- **WHAT YOU HAVE TO DO**
All of the data is to be written out again exactly, without the pictures.

- **DATA SHOWN**
**********

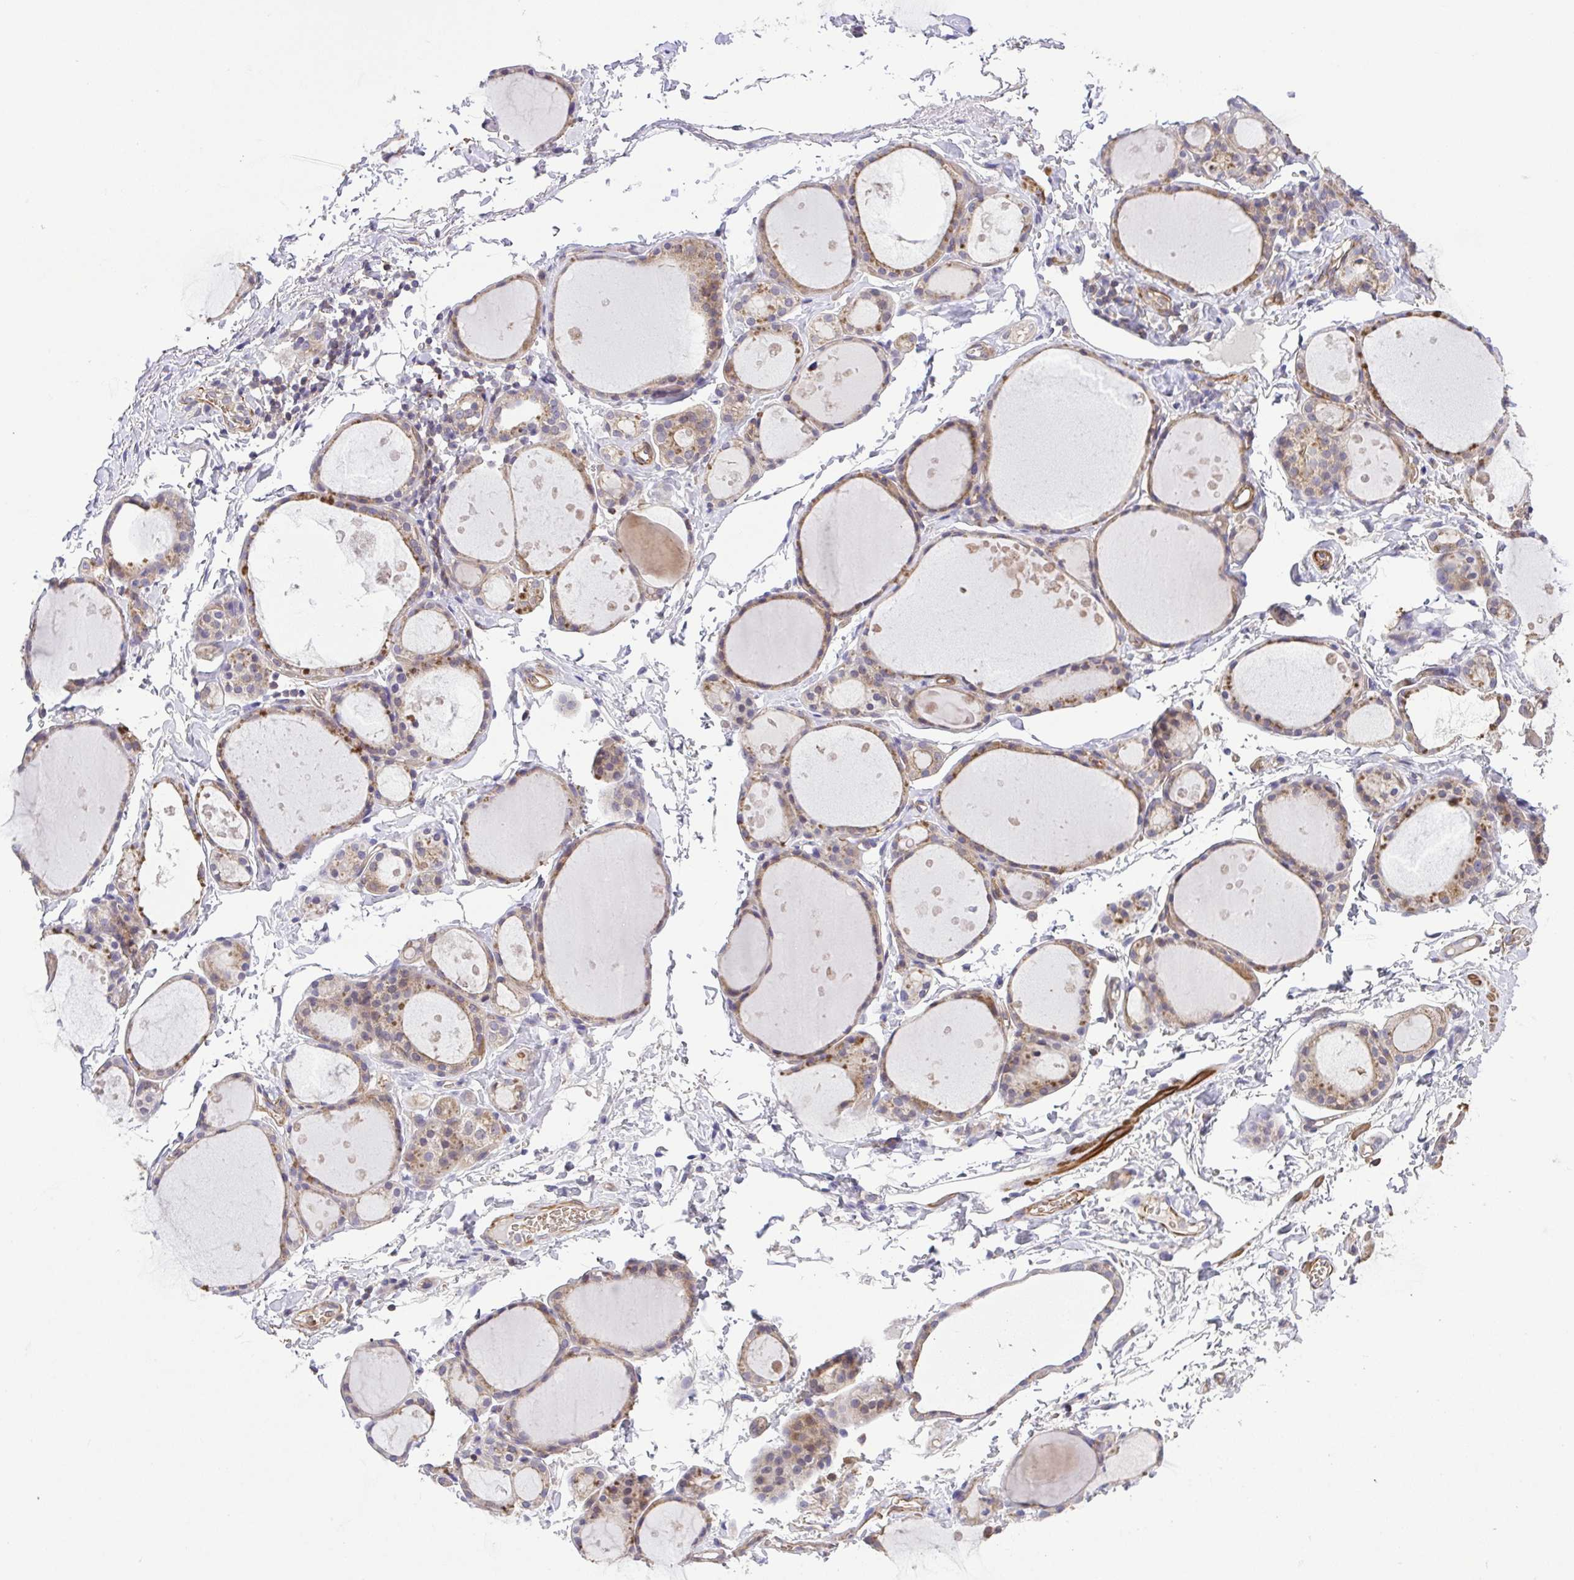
{"staining": {"intensity": "weak", "quantity": ">75%", "location": "cytoplasmic/membranous"}, "tissue": "thyroid gland", "cell_type": "Glandular cells", "image_type": "normal", "snomed": [{"axis": "morphology", "description": "Normal tissue, NOS"}, {"axis": "topography", "description": "Thyroid gland"}], "caption": "Protein expression analysis of normal thyroid gland reveals weak cytoplasmic/membranous expression in approximately >75% of glandular cells. (Stains: DAB (3,3'-diaminobenzidine) in brown, nuclei in blue, Microscopy: brightfield microscopy at high magnification).", "gene": "IDE", "patient": {"sex": "male", "age": 68}}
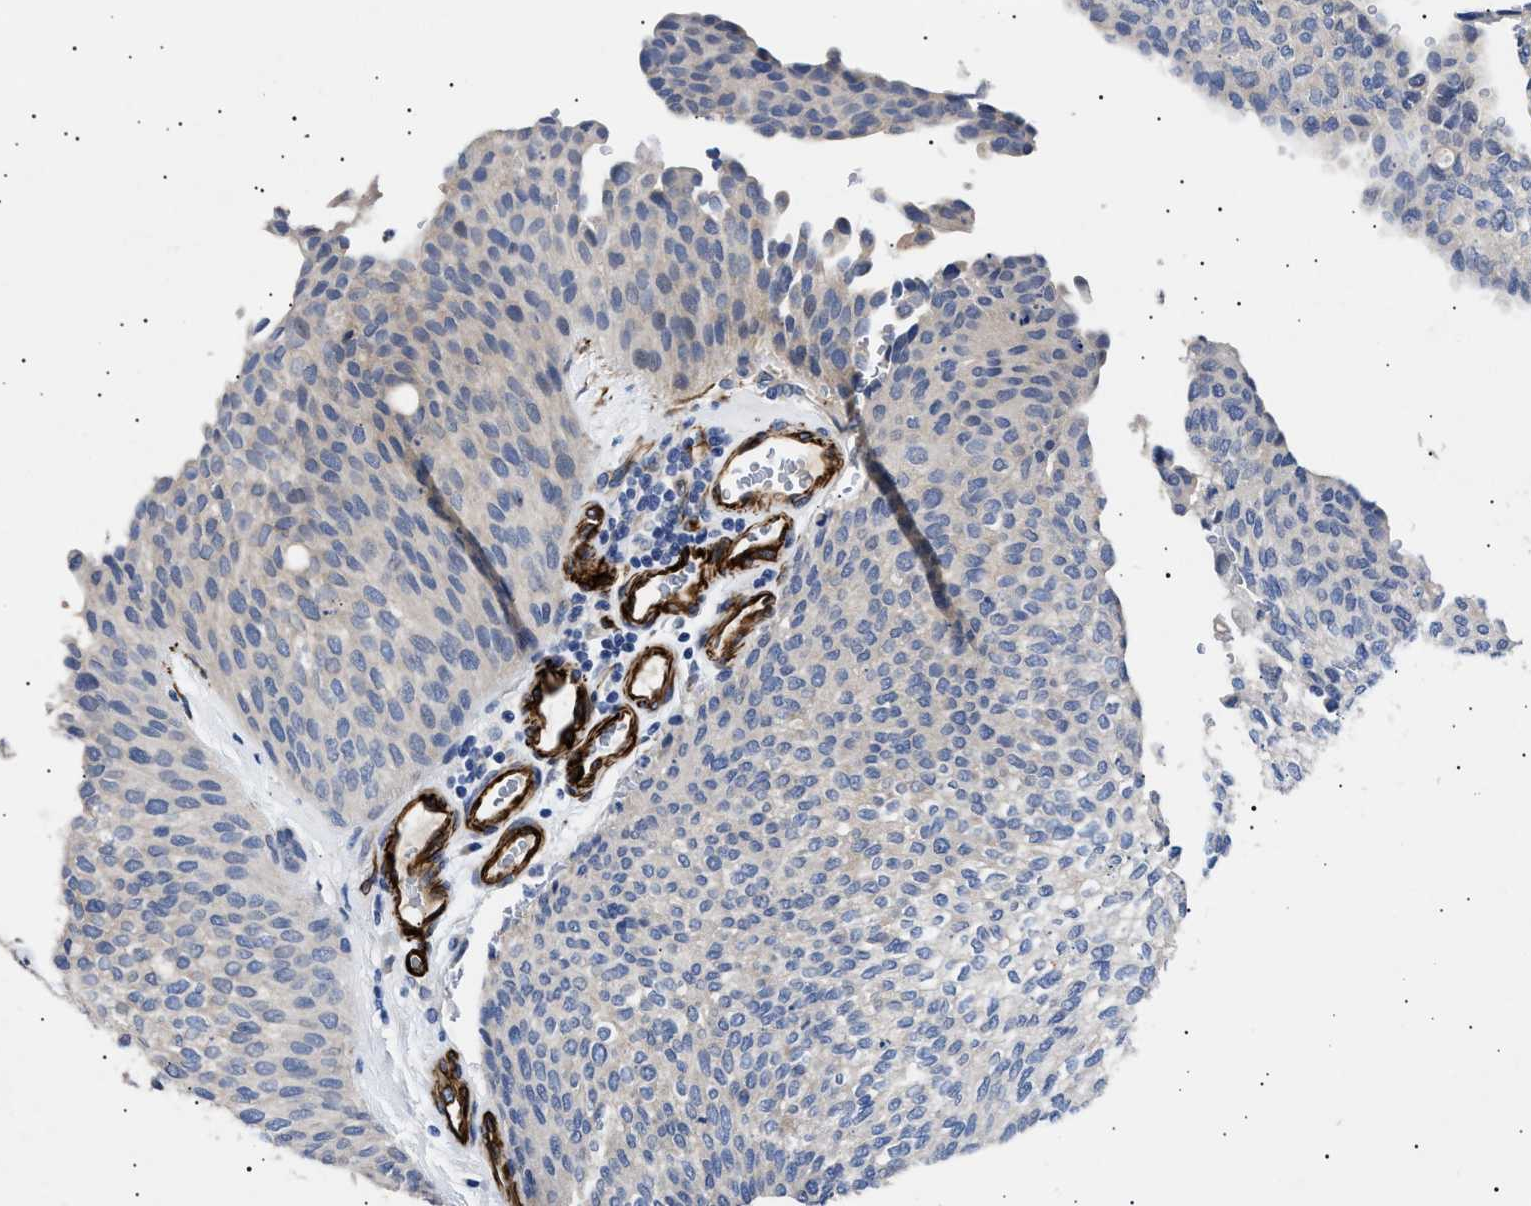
{"staining": {"intensity": "negative", "quantity": "none", "location": "none"}, "tissue": "urothelial cancer", "cell_type": "Tumor cells", "image_type": "cancer", "snomed": [{"axis": "morphology", "description": "Urothelial carcinoma, Low grade"}, {"axis": "topography", "description": "Urinary bladder"}], "caption": "Tumor cells show no significant protein staining in low-grade urothelial carcinoma.", "gene": "OLFML2A", "patient": {"sex": "female", "age": 79}}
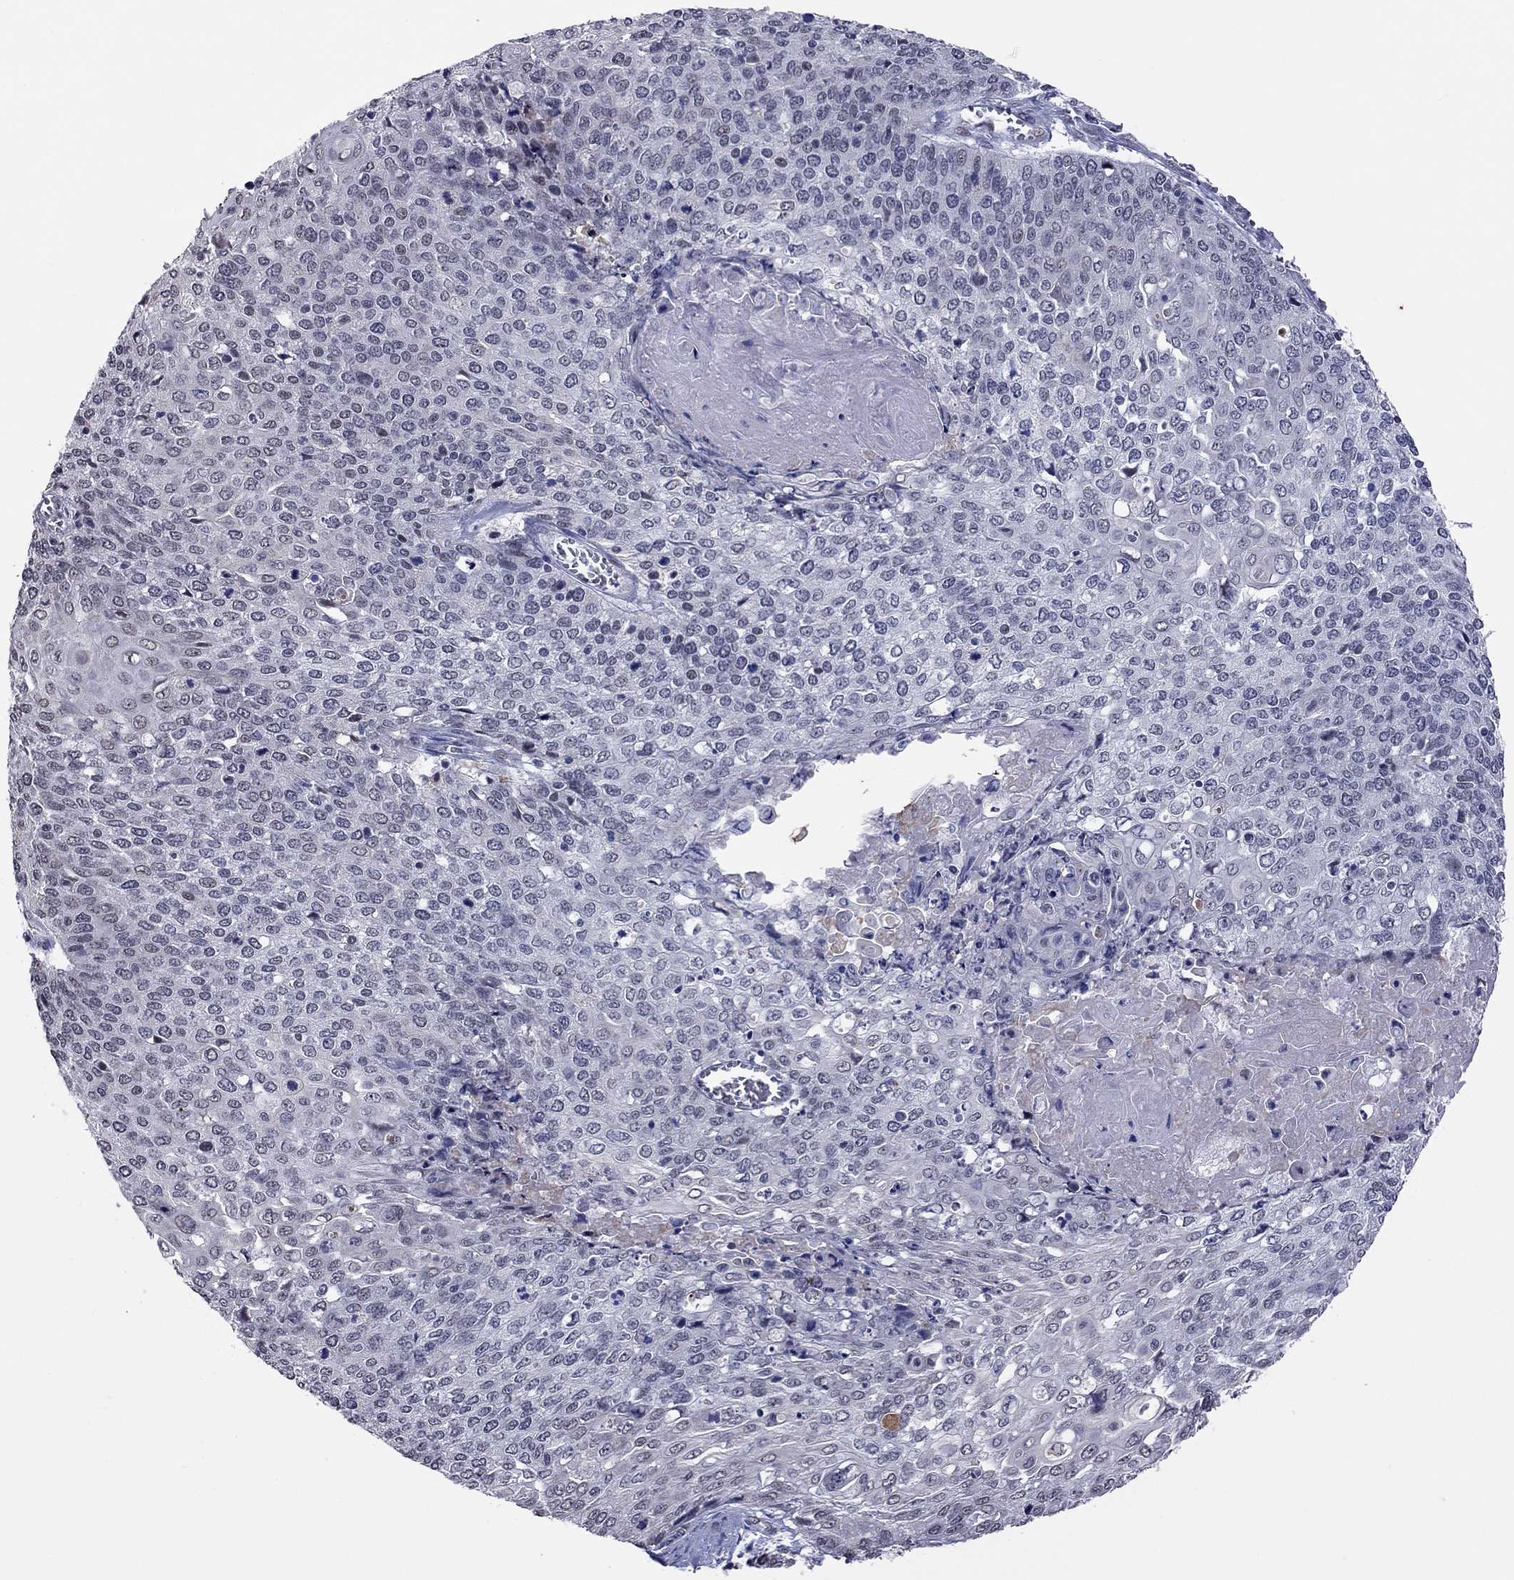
{"staining": {"intensity": "negative", "quantity": "none", "location": "none"}, "tissue": "cervical cancer", "cell_type": "Tumor cells", "image_type": "cancer", "snomed": [{"axis": "morphology", "description": "Squamous cell carcinoma, NOS"}, {"axis": "topography", "description": "Cervix"}], "caption": "IHC image of neoplastic tissue: cervical cancer stained with DAB shows no significant protein staining in tumor cells. The staining is performed using DAB brown chromogen with nuclei counter-stained in using hematoxylin.", "gene": "PPP1R3A", "patient": {"sex": "female", "age": 39}}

**********

- **RESULT OF THIS EXERCISE**
{"staining": {"intensity": "weak", "quantity": ">75%", "location": "cytoplasmic/membranous"}, "tissue": "thyroid gland", "cell_type": "Glandular cells", "image_type": "normal", "snomed": [{"axis": "morphology", "description": "Normal tissue, NOS"}, {"axis": "topography", "description": "Thyroid gland"}], "caption": "Protein expression analysis of normal thyroid gland reveals weak cytoplasmic/membranous expression in approximately >75% of glandular cells. (Stains: DAB (3,3'-diaminobenzidine) in brown, nuclei in blue, Microscopy: brightfield microscopy at high magnification).", "gene": "IDE", "patient": {"sex": "male", "age": 68}}
{"staining": {"intensity": "negative", "quantity": "none", "location": "none"}, "tissue": "urothelial cancer", "cell_type": "Tumor cells", "image_type": "cancer", "snomed": [{"axis": "morphology", "description": "Urothelial carcinoma, Low grade"}, {"axis": "topography", "description": "Urinary bladder"}], "caption": "Tumor cells show no significant protein staining in low-grade urothelial carcinoma.", "gene": "OLFML2A", "patient": {"sex": "female", "age": 79}}
{"staining": {"intensity": "negative", "quantity": "none", "location": "none"}, "tissue": "cervical cancer", "cell_type": "Tumor cells", "image_type": "cancer", "snomed": [{"axis": "morphology", "description": "Squamous cell carcinoma, NOS"}, {"axis": "topography", "description": "Cervix"}], "caption": "IHC image of neoplastic tissue: cervical cancer stained with DAB shows no significant protein staining in tumor cells. The staining is performed using DAB brown chromogen with nuclei counter-stained in using hematoxylin.", "gene": "PPP1R3A", "patient": {"sex": "female", "age": 39}}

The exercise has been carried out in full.